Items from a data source
---
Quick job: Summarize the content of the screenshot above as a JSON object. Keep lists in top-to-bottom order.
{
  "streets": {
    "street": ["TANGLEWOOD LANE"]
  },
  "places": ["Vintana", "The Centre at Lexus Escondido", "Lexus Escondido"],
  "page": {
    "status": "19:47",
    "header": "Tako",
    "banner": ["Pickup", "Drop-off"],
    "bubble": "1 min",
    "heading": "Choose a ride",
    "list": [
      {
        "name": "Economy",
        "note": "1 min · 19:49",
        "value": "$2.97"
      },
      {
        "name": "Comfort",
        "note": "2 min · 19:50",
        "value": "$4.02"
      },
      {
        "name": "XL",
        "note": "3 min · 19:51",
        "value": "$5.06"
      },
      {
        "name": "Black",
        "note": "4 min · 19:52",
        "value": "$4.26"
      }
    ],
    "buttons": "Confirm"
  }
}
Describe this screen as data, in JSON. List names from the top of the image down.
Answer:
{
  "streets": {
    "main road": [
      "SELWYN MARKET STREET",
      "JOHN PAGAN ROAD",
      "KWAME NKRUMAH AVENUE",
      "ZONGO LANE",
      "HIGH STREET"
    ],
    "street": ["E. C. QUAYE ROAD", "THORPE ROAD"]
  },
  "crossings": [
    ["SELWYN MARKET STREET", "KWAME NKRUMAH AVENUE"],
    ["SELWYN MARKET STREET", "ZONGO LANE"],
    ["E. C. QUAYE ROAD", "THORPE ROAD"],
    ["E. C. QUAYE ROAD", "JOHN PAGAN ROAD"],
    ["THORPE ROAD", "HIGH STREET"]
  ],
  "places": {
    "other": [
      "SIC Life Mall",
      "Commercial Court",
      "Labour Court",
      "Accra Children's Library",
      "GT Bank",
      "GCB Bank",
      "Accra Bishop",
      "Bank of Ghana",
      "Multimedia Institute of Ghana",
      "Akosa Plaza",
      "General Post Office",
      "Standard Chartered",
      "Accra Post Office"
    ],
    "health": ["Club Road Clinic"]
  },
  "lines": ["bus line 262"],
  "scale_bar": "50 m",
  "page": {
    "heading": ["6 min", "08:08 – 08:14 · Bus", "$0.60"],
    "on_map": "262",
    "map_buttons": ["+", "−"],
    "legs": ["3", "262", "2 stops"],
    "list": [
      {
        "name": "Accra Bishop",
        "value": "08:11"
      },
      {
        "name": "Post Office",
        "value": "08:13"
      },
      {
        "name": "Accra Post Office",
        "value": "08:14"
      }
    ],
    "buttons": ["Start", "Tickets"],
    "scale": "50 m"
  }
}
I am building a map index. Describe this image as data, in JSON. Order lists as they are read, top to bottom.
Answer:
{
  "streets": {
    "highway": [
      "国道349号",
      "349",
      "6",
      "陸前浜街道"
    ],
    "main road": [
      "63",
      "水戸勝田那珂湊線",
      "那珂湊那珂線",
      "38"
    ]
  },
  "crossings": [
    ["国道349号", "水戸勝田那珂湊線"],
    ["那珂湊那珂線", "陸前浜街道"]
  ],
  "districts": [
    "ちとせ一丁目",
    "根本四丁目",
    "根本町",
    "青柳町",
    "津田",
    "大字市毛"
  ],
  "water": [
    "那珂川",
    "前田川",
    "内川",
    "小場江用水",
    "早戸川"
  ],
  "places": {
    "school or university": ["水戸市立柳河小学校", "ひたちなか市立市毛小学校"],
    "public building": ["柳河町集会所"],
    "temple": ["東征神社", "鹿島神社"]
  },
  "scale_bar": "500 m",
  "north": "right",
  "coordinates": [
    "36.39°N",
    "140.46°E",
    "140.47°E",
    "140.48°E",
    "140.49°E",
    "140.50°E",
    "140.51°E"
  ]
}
---
# TASK OBJECTIVE:
Copy out the entries above exactly as given, starting at the top and ending with the line containing "Describe this screen"; include both and nothing more.

# ANSWER:
Quick job: Summarize the content of the screenshot above as a JSON object. Keep lists in top-to-bottom order.
{
  "streets": {
    "street": ["TANGLEWOOD LANE"]
  },
  "places": ["Vintana", "The Centre at Lexus Escondido", "Lexus Escondido"],
  "page": {
    "status": "19:47",
    "header": "Tako",
    "banner": ["Pickup", "Drop-off"],
    "bubble": "1 min",
    "heading": "Choose a ride",
    "list": [
      {
        "name": "Economy",
        "note": "1 min · 19:49",
        "value": "$2.97"
      },
      {
        "name": "Comfort",
        "note": "2 min · 19:50",
        "value": "$4.02"
      },
      {
        "name": "XL",
        "note": "3 min · 19:51",
        "value": "$5.06"
      },
      {
        "name": "Black",
        "note": "4 min · 19:52",
        "value": "$4.26"
      }
    ],
    "buttons": "Confirm"
  }
}
Describe this screen as data, in JSON. List names from the top of the image down.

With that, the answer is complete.